**Goal of the exercise**:
Reproduce each line of the following material exactly, omitting the images.

- Opening Delimiter -

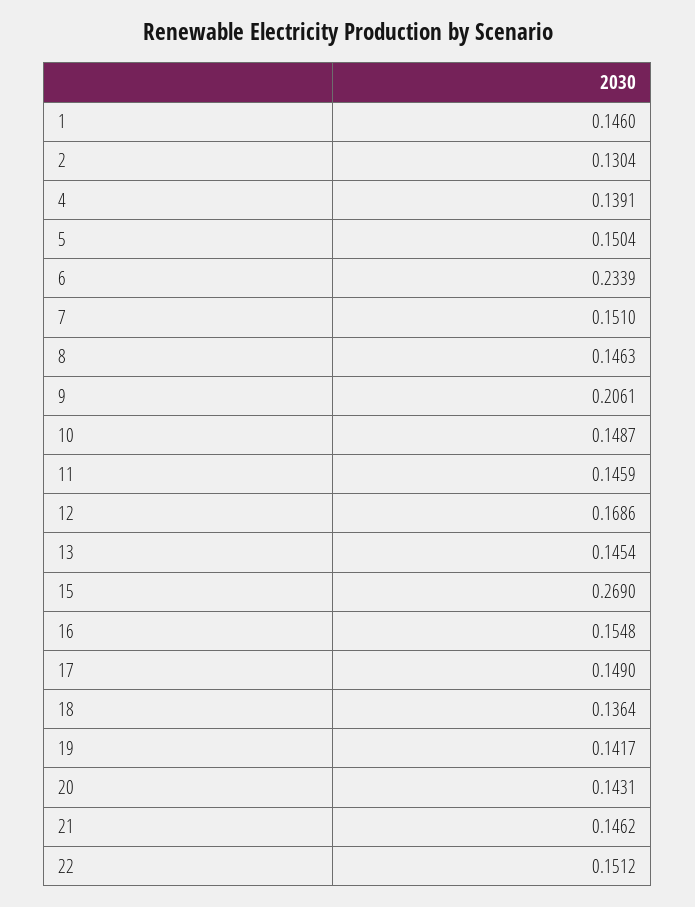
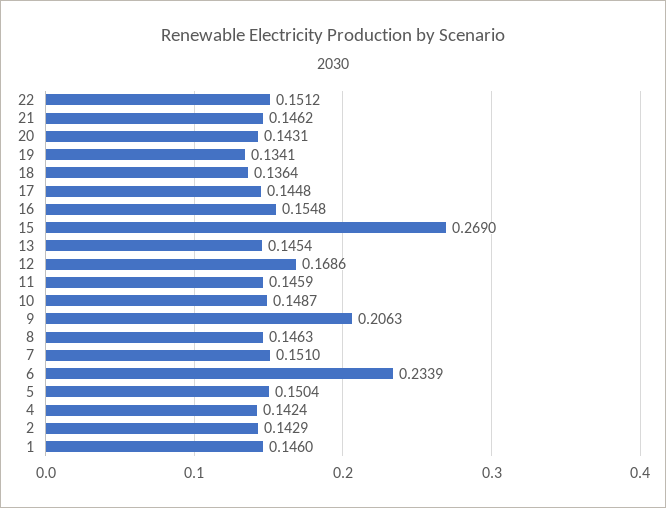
2: 0.1304 -> 0.1429
4: 0.1391 -> 0.1424
9: 0.2061 -> 0.2063
17: 0.149 -> 0.1448
19: 0.1417 -> 0.1341

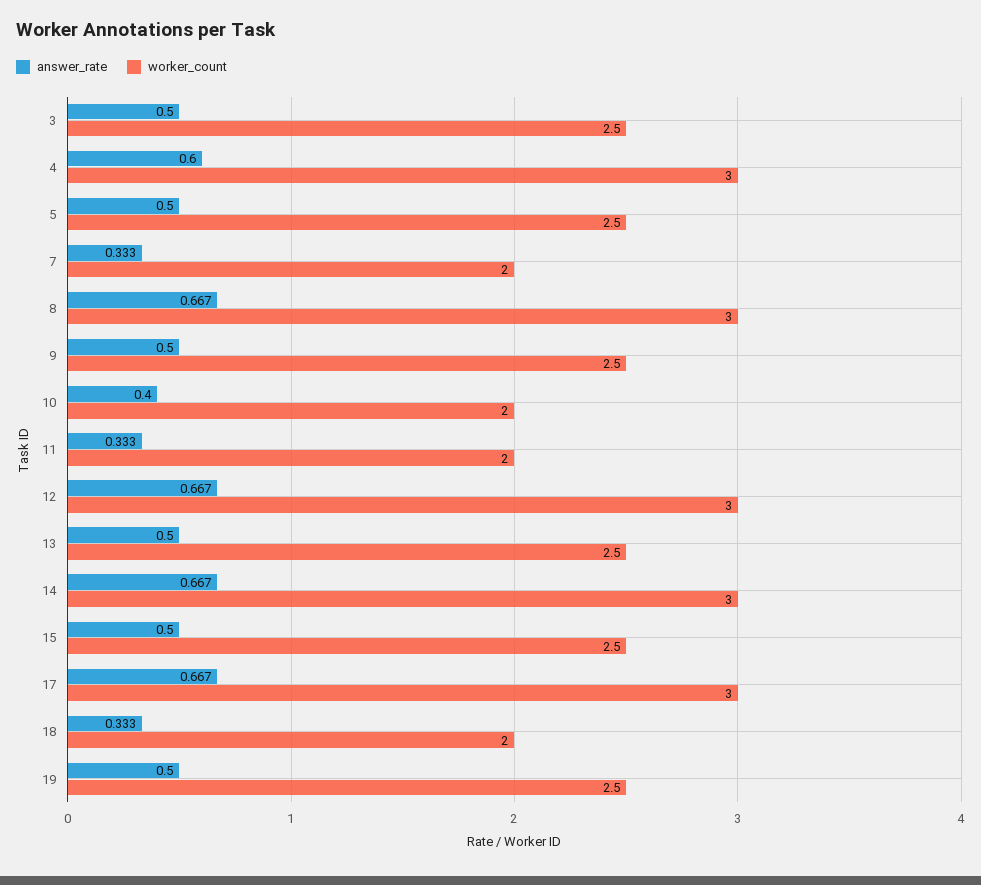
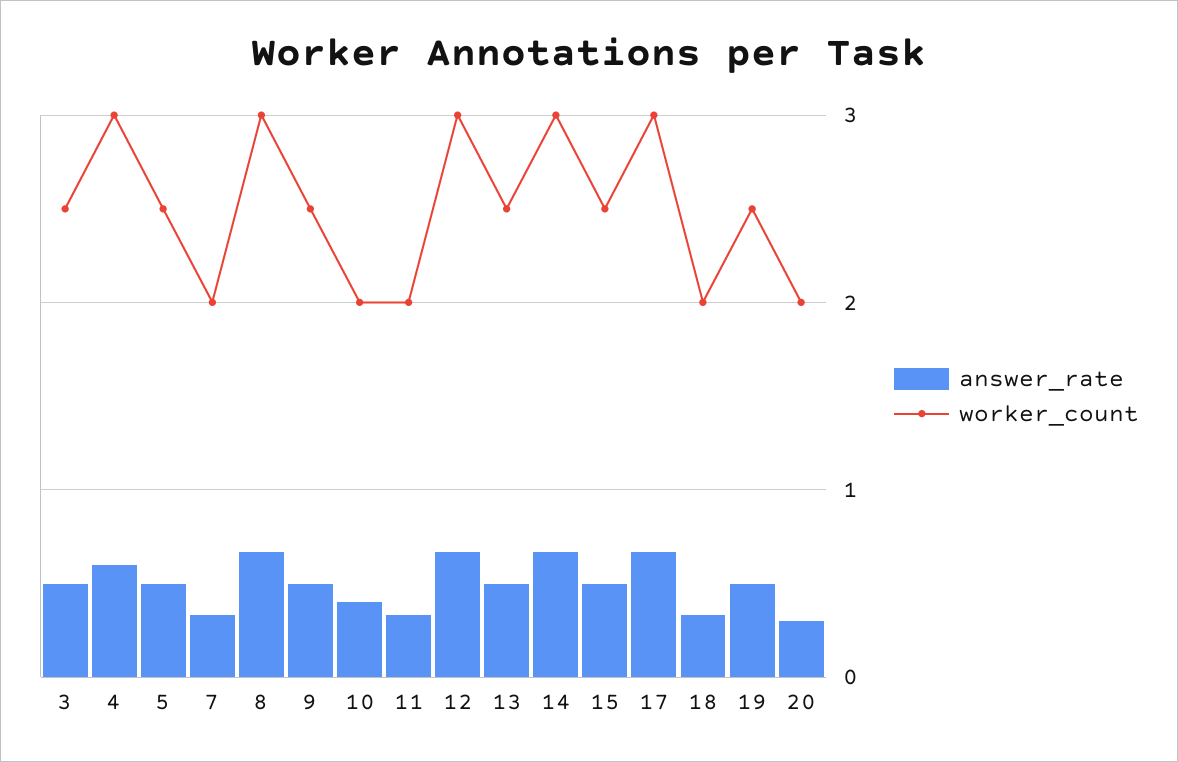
answer_rate, 20: none -> 0.3
worker_count, 20: none -> 2

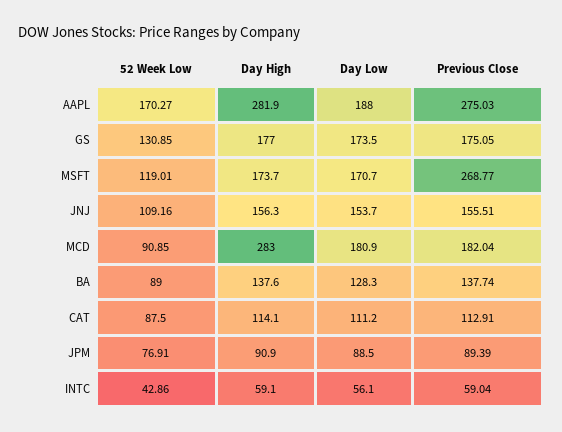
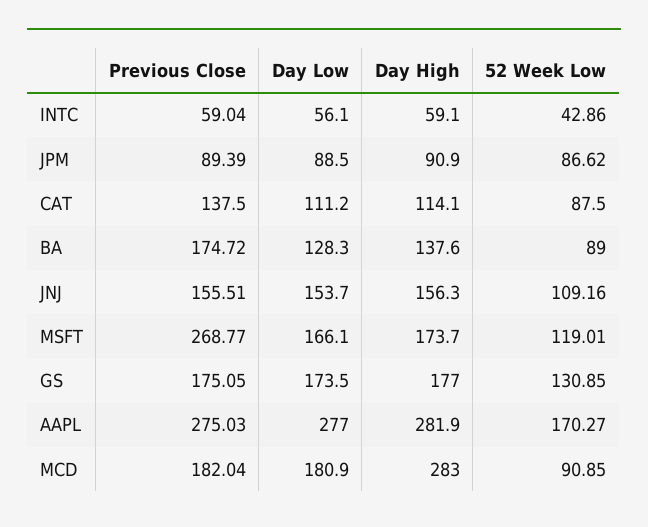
Day Low, AAPL: 188 -> 277
Day Low, MSFT: 170.7 -> 166.1
Previous Close, BA: 137.74 -> 174.72
Previous Close, CAT: 112.91 -> 137.5
52 Week Low, JPM: 76.91 -> 86.62

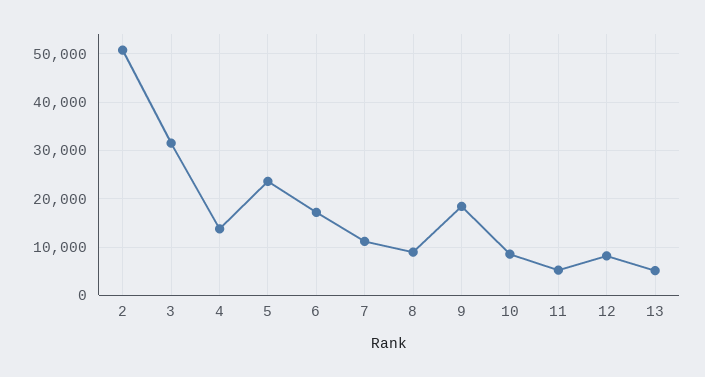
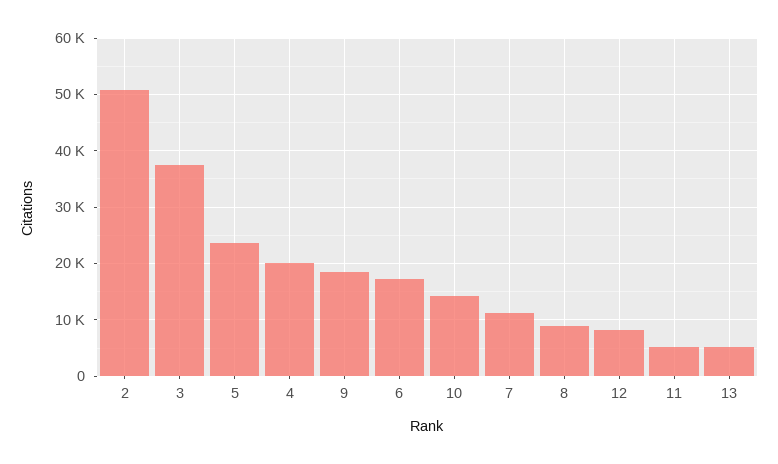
3: 32000 -> 38000
4: 14000 -> 20000
10: 8000 -> 14000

- Closing Delimiter -

**Exercise answer**:
2: 0.1304 -> 0.1429
4: 0.1391 -> 0.1424
9: 0.2061 -> 0.2063
17: 0.149 -> 0.1448
19: 0.1417 -> 0.1341

answer_rate, 20: none -> 0.3
worker_count, 20: none -> 2

Day Low, AAPL: 188 -> 277
Day Low, MSFT: 170.7 -> 166.1
Previous Close, BA: 137.74 -> 174.72
Previous Close, CAT: 112.91 -> 137.5
52 Week Low, JPM: 76.91 -> 86.62

3: 32000 -> 38000
4: 14000 -> 20000
10: 8000 -> 14000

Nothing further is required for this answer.